Legal woes and an inability to translate to the digital age left Martha Stewart Living Omnimedia, once valued at $2 billion, selling for $353 million.

A version of this story first appeared in the July 3 issue of The Hollywood Reporter magazine. To receive the magazine, click here to subscribe.

It was no secret that Martha Stewart Living Omnimedia was seeking a buyer, but some investors were shocked by its low sale price June 22 to Sequential Brands Group: $6.15 a share, 12 percent below its close the previous trading day.

At press time, about a dozen law firms said they were contemplating class-action suits to block the transaction. One firm, Robbins Arroyo, noted the agreed-upon price, which works out to about $353 million, marks a 16 percent premium on the stock's value in May — well below the 22 percent one-month-later average acquired companies have received in the past five years.

Anticipating blowback, Stewart, CEO Daniel Dienst and the rest of the lifestyle company's board built into the deal a 30-day "go shop" period.

"I think that there is room for a sweetened offer given the disparity between the price and my sum of the parts analysis at $9 per share," says Noble Financial analyst Michael Kupinski. He says the go shop period "may shake a few [interested] companies out of the woodwork." 

If the deal survives, investors would be paid half in cash and half in stock. Stewart, 73, would be chief creative officer and a primary shareholder in a holding company housing the assets, which include her videos, websites and Emeril Lagasse's culinary brand.

The MSLO acquisition would mark Sequential's ninth under CEO Yehuda Shmidman, 34. Sequential is a publicly traded company with a market capitalization of $668 million whose brands include Justin Timberlake's William Rast label and Jessica Simpson's clothing line.

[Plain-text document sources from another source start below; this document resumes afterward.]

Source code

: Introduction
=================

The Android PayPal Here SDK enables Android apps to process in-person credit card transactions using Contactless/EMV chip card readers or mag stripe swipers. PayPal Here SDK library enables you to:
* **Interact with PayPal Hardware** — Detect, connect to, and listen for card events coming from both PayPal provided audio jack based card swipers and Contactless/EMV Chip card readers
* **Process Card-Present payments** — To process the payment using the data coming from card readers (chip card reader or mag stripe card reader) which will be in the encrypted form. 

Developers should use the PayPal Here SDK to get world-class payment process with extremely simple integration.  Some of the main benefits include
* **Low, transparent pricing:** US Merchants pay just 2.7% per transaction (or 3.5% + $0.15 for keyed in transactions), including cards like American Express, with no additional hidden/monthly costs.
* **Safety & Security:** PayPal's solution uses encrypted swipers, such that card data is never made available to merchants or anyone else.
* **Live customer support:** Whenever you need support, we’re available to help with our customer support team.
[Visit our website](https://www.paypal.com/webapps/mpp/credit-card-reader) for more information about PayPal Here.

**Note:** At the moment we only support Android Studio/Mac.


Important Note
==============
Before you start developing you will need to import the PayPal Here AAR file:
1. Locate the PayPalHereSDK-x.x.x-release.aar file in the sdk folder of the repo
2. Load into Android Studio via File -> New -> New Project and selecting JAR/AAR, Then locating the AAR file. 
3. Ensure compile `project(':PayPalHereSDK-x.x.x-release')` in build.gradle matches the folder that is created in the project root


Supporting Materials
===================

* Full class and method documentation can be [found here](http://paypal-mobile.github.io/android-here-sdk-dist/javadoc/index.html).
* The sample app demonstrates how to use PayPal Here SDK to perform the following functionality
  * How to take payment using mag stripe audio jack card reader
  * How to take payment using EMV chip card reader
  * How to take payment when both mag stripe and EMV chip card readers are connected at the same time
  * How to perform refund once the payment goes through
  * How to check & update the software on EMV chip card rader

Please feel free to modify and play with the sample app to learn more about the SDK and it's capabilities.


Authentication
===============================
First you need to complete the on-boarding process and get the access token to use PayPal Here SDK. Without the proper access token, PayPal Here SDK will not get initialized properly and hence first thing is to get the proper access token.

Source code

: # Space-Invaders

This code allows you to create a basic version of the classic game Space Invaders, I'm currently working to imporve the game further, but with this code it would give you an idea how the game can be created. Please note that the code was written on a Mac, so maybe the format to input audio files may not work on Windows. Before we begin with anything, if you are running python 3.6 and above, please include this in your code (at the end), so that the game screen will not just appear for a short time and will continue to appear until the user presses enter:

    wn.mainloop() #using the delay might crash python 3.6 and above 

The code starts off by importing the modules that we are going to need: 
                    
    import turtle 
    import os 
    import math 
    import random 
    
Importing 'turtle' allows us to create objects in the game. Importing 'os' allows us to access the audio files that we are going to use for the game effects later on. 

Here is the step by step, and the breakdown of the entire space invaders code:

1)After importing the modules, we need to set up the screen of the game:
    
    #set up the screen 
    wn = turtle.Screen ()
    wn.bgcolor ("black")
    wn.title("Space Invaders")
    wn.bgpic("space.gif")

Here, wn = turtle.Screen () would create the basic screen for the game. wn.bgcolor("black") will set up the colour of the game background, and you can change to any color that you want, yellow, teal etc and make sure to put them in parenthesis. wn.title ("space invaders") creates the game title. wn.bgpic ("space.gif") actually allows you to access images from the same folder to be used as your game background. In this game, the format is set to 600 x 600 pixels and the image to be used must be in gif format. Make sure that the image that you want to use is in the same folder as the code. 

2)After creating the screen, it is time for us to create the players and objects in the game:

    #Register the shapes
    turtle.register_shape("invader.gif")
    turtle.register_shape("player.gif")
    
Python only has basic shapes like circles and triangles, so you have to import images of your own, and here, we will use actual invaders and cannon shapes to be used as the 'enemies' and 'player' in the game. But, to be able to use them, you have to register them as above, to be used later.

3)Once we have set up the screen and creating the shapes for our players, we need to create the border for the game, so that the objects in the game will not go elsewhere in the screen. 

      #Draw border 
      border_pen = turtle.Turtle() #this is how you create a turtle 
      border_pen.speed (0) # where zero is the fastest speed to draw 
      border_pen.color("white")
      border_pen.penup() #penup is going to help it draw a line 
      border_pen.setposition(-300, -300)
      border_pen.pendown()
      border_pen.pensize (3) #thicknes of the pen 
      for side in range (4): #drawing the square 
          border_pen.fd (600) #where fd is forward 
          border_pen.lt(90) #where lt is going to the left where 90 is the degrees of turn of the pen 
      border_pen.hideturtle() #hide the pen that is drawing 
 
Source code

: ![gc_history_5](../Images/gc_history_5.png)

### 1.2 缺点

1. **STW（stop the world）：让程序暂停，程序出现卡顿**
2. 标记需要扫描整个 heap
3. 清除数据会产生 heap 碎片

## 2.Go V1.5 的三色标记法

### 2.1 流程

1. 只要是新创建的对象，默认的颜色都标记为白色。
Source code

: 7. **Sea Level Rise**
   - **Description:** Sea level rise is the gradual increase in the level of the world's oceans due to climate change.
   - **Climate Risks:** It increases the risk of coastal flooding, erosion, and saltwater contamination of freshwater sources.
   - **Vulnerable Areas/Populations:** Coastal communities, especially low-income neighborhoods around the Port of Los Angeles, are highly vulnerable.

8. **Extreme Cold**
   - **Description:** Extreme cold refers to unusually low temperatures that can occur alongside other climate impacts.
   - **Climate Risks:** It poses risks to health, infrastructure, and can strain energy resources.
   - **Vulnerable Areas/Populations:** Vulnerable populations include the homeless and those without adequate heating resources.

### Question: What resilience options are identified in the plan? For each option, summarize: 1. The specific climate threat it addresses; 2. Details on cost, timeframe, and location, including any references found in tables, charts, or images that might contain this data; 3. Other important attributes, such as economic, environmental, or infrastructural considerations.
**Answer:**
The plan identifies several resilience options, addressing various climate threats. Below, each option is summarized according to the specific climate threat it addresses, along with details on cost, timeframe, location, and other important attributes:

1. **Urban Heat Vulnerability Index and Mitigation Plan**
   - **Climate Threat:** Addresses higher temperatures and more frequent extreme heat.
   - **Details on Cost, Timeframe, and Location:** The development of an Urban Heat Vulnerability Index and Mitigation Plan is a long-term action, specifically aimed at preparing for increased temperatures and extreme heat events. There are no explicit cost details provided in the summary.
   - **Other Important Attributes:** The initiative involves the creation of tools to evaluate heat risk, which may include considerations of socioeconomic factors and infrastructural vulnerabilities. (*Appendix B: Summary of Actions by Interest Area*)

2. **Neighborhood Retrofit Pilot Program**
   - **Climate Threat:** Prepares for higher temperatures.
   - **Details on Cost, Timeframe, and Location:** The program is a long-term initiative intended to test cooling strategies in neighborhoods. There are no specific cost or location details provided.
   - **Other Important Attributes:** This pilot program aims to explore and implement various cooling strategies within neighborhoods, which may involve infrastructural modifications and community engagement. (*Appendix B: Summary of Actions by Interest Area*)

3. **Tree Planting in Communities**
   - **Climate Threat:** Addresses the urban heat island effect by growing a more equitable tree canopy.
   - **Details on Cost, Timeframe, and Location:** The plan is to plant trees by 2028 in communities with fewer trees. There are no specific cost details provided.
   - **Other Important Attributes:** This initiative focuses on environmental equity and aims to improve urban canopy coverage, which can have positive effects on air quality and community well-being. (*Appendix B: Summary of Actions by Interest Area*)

MSLO's value peaked at $2 billion in 1999, but the company never recovered fully from Stewart's legal woes a decade ago and hasn't transitioned to the digital age as well as others have. Its 2010 deal for a major Hallmark Channel programming block fizzled when the cable network realized it could attract more viewers with Little House on the Prairie reruns. Those burdens led to MSLO losing $8 million in 2014, after losing $2 million the previous year.

"The brand has lost its soul. It expanded into too many disparate categories," says Michael Stone, CEO of brand-extension agency Beanstalk. "It's iconic in the home and entertaining categories, and that's where it should focus."

But Shmidman notes that Stewart boasts 96 percent brand awareness in the U.S. and touts international opportunities: "Martha Stewart's impact around the world is staggering."